Pakistan Prime Minister Raja Pervez Ashraf on Tuesday informed Pakistan's supreme court that the government would revoke a former attorney general's letter to Swiss authorities for the closure of graft cases against President Asif Ali Zardari.
Appearing before a five-judge bench headed by Justice Asif Saeed Khosa to face a contempt charge for failing to reopen the cases against the president, Ashraf said he had instructed Law Minister Farooq Naek to revoke the letter that was written by former Attorney General Malik Qayyum in late 2007.
With the revocation of the letter written during the regime of former military ruler Pervez Musharraf, it will be up to the Swiss authorities to decide whether the cases against Zardari should be reopened, legal experts said.
In late 2007, Qayyum had asked Swiss authorities to close the graft cases against Zardari and his slain wife, former premier Benazir Bhutto, after Musharraf issued the National Reconciliation Ordinance, a graft amnesty that benefited over 8,000 people.
The amnesty was part of a secret deal between Musharraf and Bhutto that facilitated the latter's return to Pakistan from self-imposed exile.
Ashraf told the bench that he would abide by his commitment to find a solution to the issue of the graft cases.
After reviewing all aspects of the matter, he said he had decided to revoke the letter written by the former attorney general and asked the law minister to take necessary steps.
The premier said he wanted a solution that protects the dignity of both the apex court and the President.
He further said the case involves the position of the President and not Zardari personally, and hoped that the apex court would "exercise caution".
The bench told the premier that the court should be formally intimated after the Swiss attorney general was informed of the latest developments.
It further said the government should show it the draft of the letter to be sent to the Swiss authorities.
The court also said there should be no more unnecessary delays in the matter and the government should finalise the draft letter in two to three days.
Following a request from Ashraf for more time to draft the letter to be sent to the Swiss authorities, the supreme court adjourned the case till September 25.
The bench also accepted Ashraf's request to be exempted from future hearings.
Speaking to reporters after the hearing that lasted less than 50 minutes, Information Minister Qamar Zaman Kaira said the premier had asked the Supreme Court to address the government's concerns regarding the case.
"The prime minister appeared in court and presented his viewpoint and said he was committed to take steps to resolve the matter," he said.
The law ministry's draft letter to the Swiss authorities will be presented to court and then finalised, Kaira said.
"The matter will be resolved and the atmosphere of uncertainty will end.
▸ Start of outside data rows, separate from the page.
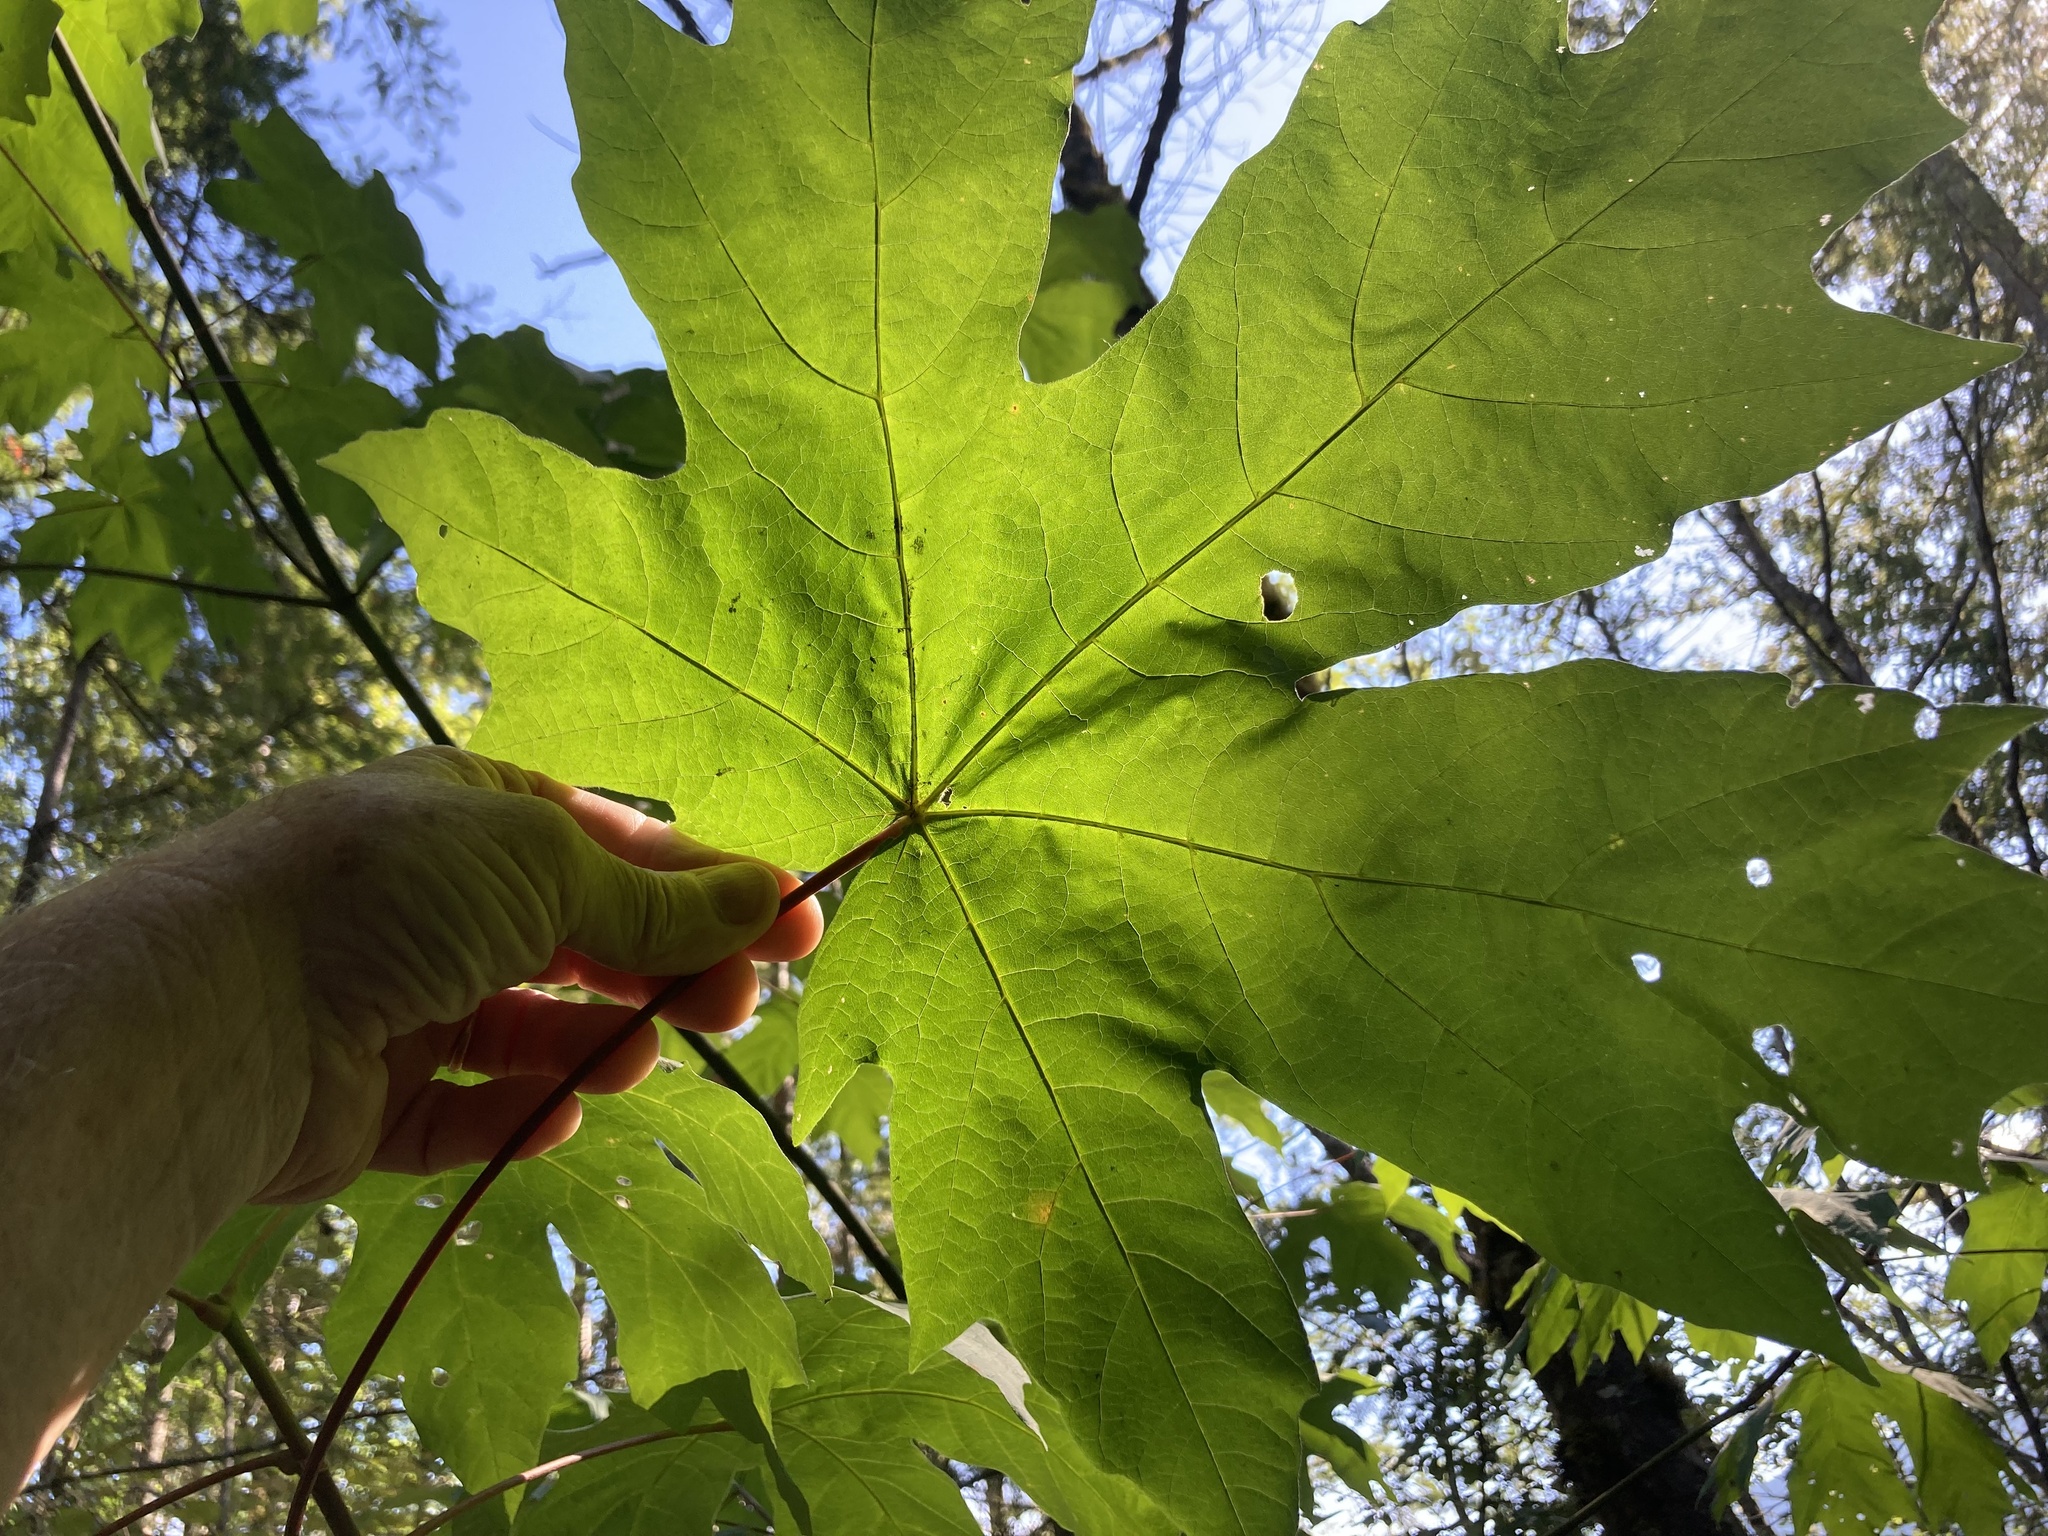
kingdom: Plantae
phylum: Tracheophyta
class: Magnoliopsida
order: Sapindales
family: Sapindaceae
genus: Acer
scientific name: Acer macrophyllum
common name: Oregon maple
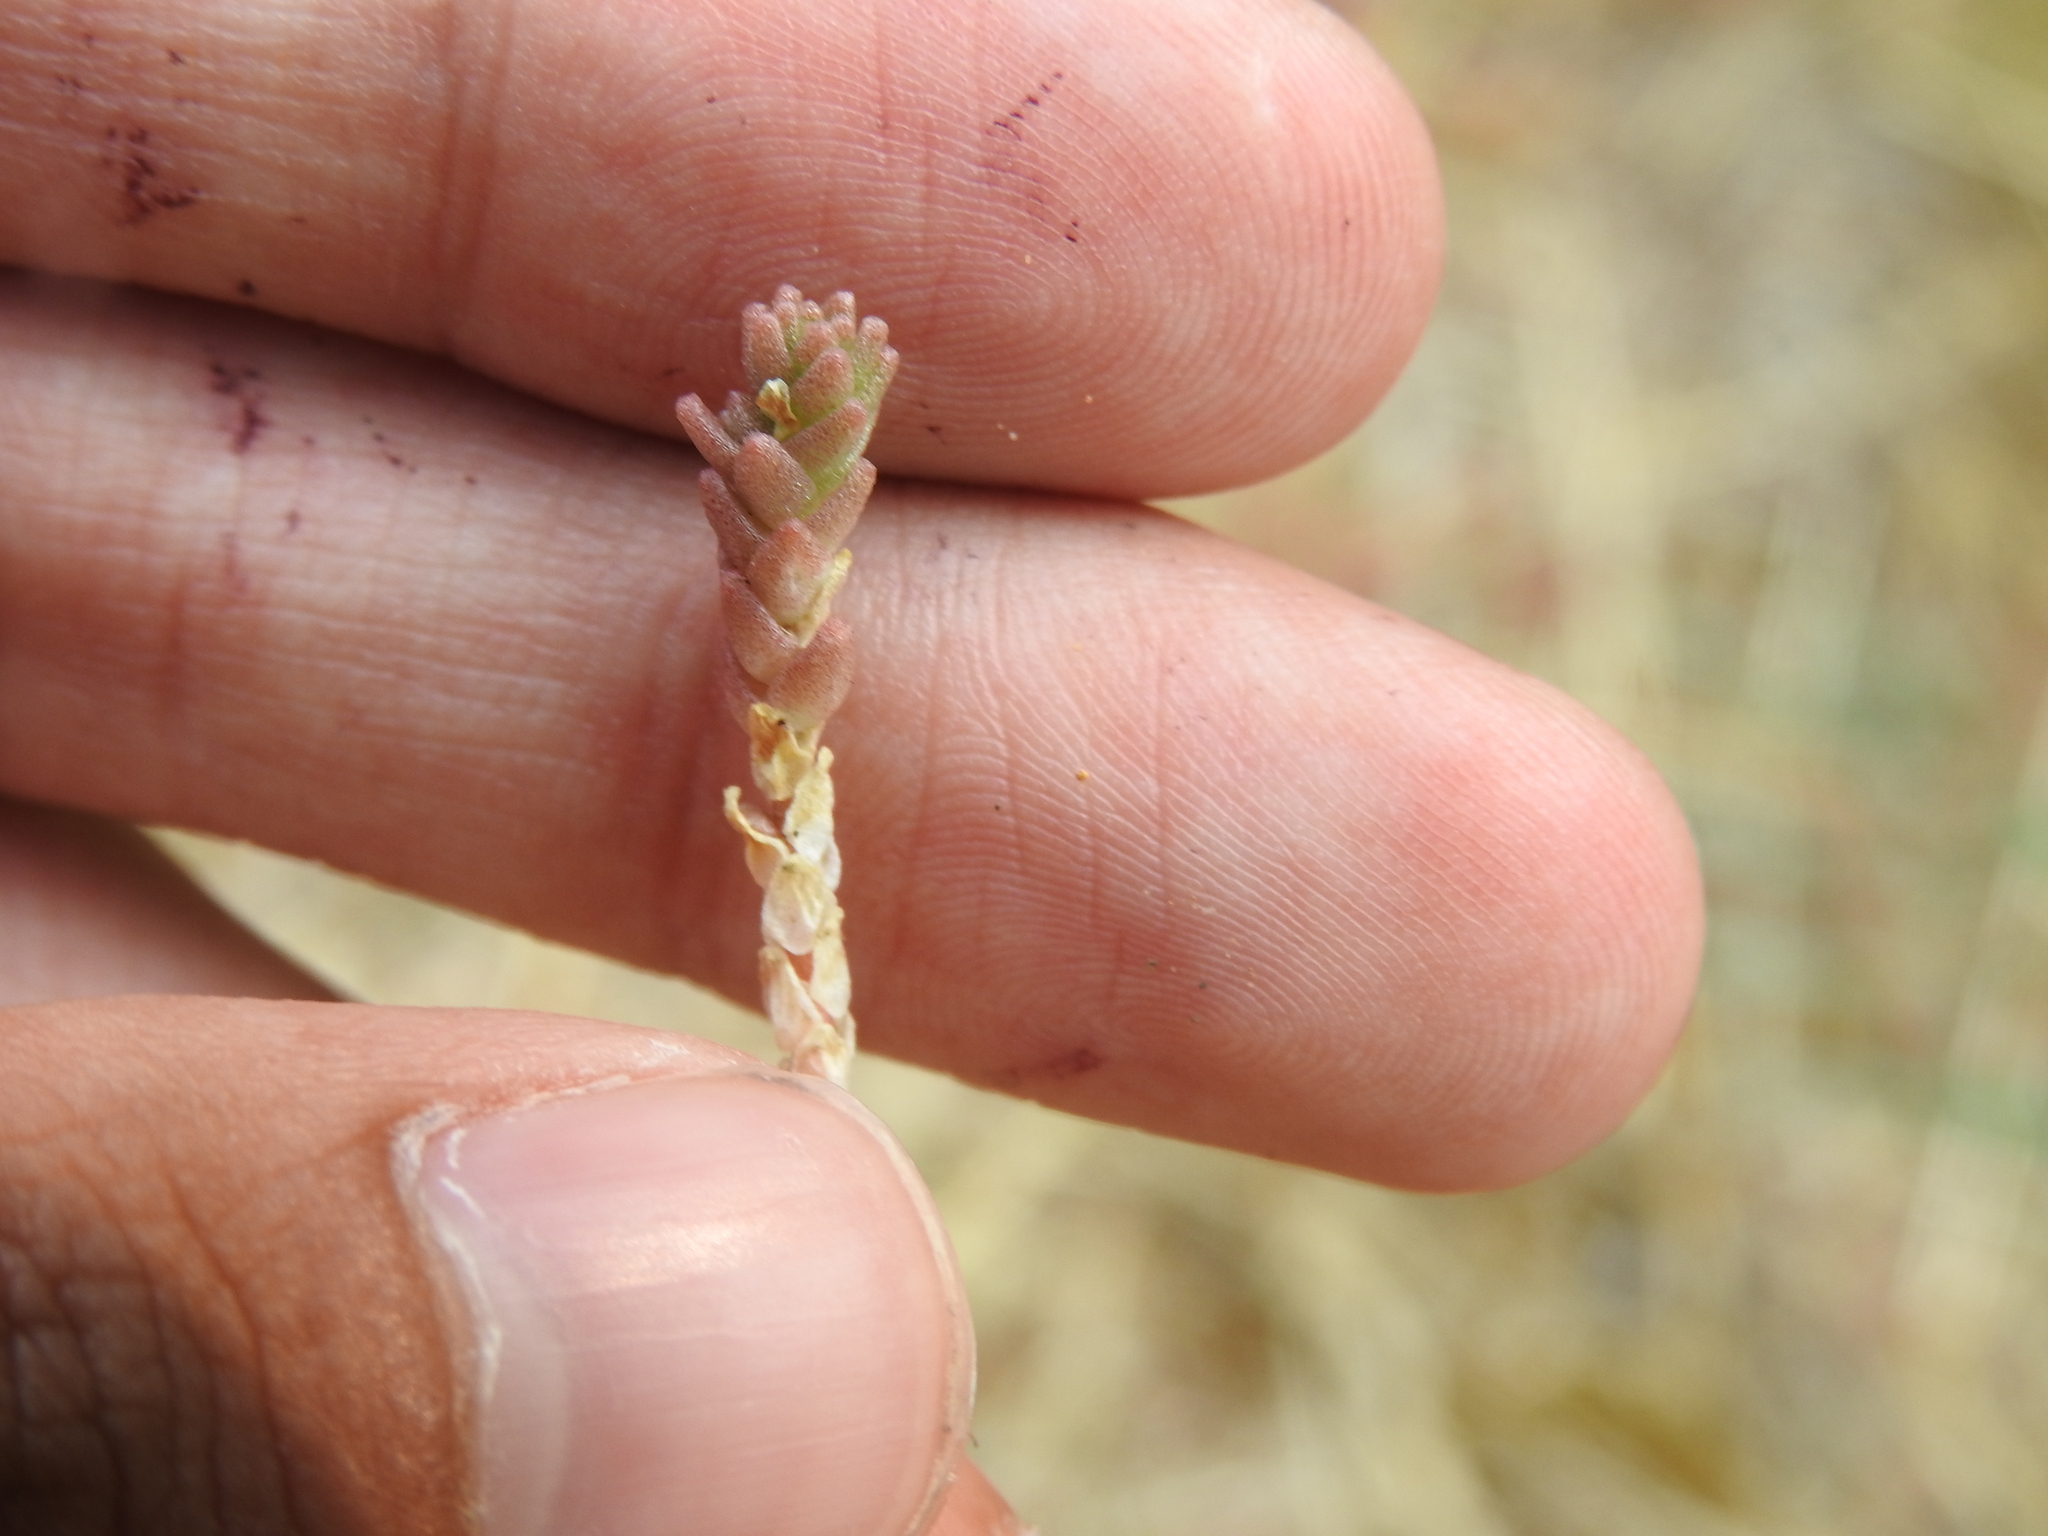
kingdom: Plantae
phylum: Tracheophyta
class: Magnoliopsida
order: Saxifragales
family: Crassulaceae
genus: Sedum
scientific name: Sedum acre
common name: Biting stonecrop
It is not good for the country's system if the prime minister repeatedly appears in court," he added.
This was Ashraf's second appearance in the apex court to face the contempt charge. He was driven to the main entrance of the apex court in a SUV at around 9 am.
Wearing a gray bandh gala suit, he emerged from the vehicle and waved at his supporters standing outside the building before going inside.
Inside courtroom no 4, Ashraf sat flanked by several federal ministers and leaders of parties in the ruling coalition led by the Pakistan People's Party.
Shortly before the hearing, federal minister Firdous Ashiq Awan said the government would take steps to ensure that the country moved towards the holding of the next general election.
"The government will exercise all options as any confrontation between state institutions will not be good," Awan told reporters.
The government will work with the Supreme Court as the country heads towards the next general election, she said.
At the last hearing on August 27, a five-judge bench accepted Ashraf's plea for more time to address the issue of reopening the cases against President and gave him three weeks.
Ashraf is the second premier to appear in the apex court to face a contempt charge for refusing to revive the cases against Zardari in Switzerland.
His predecessor, Yousuf Raza Gilani, was convicted of contempt and disqualified in June.
The Supreme Court has been pressuring the government to revive the cases against the President since December 2009, when it struck down a graft amnesty issued by former military ruler Musharraf that benefited Zardari and over 8,000 others.
The government has refused to act, saying the President enjoys immunity in Pakistan and abroad.
The ruling PPP and some legal experts have accused the apex court of acting in a biased manner by going after only Zardari while ignoring the other beneficiaries of the graft amnesty.
Extensive security measures were put in place today for Ashraf's second appearance in the apex court. About 700 policemen were deployed in and around the court complex.
Special cameras were installed in the courtrooms, entry gates and reception areas of the Supreme Court to ensure decorum and security, officials said.
Entry to courtroom No 4, where the hearing is being held, was restricted to holders of special passes.
Journalists had to deposit their mobile phones before entering the courtroom.